Tutku, ona bir şeyler söylemek için ağzını açtığı esnada hakkında konuşmalarına rağmen varlığını unuttuğu genç adamın masaya gelmesiyle kapadı dudaklarını.

-Sevgilim, dersin iptaldi di mi?" Alp, masaya gelen kıza aldırmadan elindeki tepkisiyi koyup sandalyeye otururken, Tutku'ya yönelik sorusuyla kısa bir an şaşırdı ve daha çok utandı Su.

-Sevgilin...olduğunu bilmiyordum Tutku." Derken sesindeki mahcubiyeti hissediyordu kız, Su özünde fena birisi değildi ve bu şekilde kendini kötü hissetmesini hiç istemezdi.

-Tutkuyla yakın mısınız?" Alp'in sorduğu soruyla, yine araya giremeyen kız, arkadaşlarına baktığında Gamze'nin gergin, Songül'ün sırıtıyor olduğunu gördü. Kendisi dahil olabilse konuyu kapatacaktı ama olamıyordu ki!

-Arkadaşız. Su ben." Anladığını gösterircesine hafifçe kafa salladı genç adam. Kahvesinden bir yudum alırken, avucunu Tutku'nun masanın üzerinde duran elinin üzerine kapatıp sıktı.

-Alp ben de. Arkadaşıysan, daha sık karşılaşırız." Su, ikisinin birleşen ellerine bakıp zoraki bir şekilde gülümserken, Tutku elini kurtarmaya çalıştı ama çekemedi.

-Tekrar teşekkür ederim notlar için Su, sağ ol." Onun yanaklarının kızardığını görebiliyordu, aslında kendisinin de utanmak gibi bir huyu olmamasına rağmen bu pozisyonda bir parça utandığını inkar edemezdi.

-Önemli değil.
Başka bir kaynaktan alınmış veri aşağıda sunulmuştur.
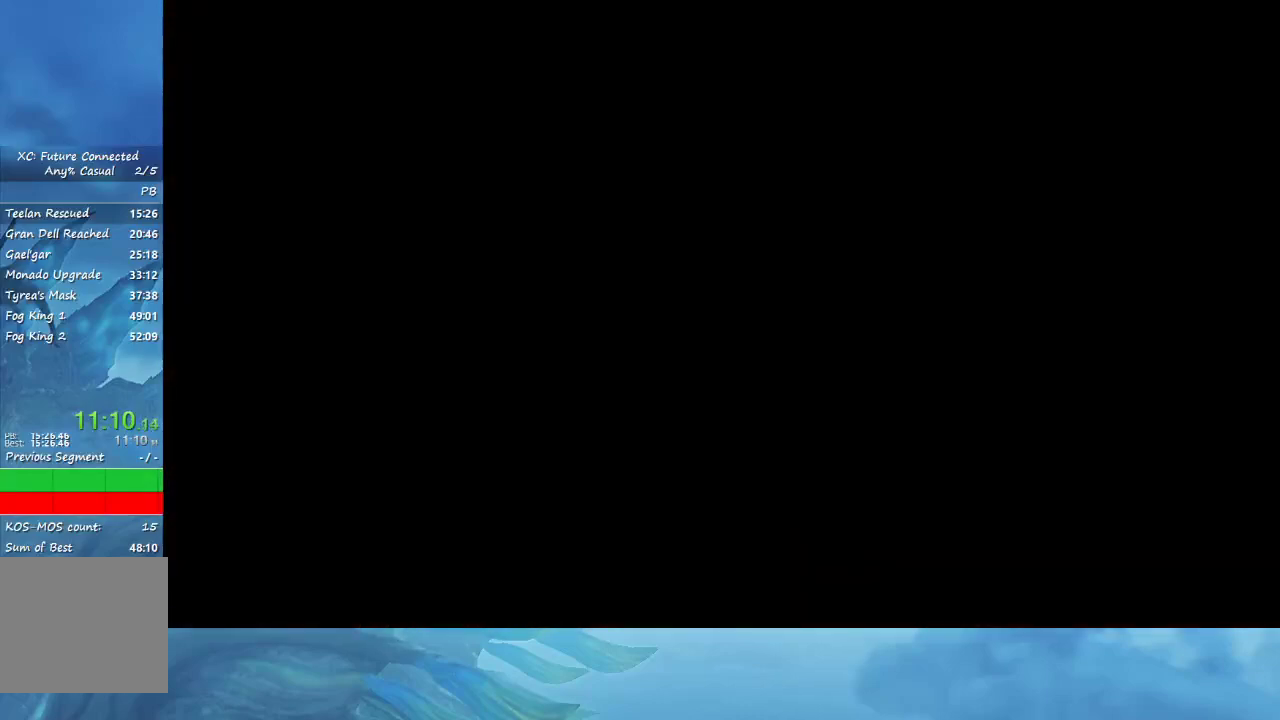
{"dt_ms": 500, "buttons": [], "left_stick": "center", "right_stick": "center", "events": [[200, "START", "down"], [283, "A", "down"], [333, "A", "up"], [333, "START", "up"], [417, "A", "down"], [500, "A", "up"]]}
Görüşürüz Tutku." Ona bu tuhaf durumun içinde atılabilecek en sevimli gülümsemeyi atarken, kız masadan uzaklaşır uzaklaşmaz elini tüm gücüyle kendine çekerek kurtuldu iri elden. Hiçbir şey olmamış gibi getirdiği kahveleri Songül'ün, Gamze'nin ve en son onun önüne koyan genç adama uzun uzun bakarken, sonunda göz göze geldi Alple.

-Cevap alamadım?" Rahat bir tavırla kıza soru yöneltirken, yazısını inceledi kısa bir an. Güzel ve iri bir yazı stili olsa da, notları düzensiz almıştı.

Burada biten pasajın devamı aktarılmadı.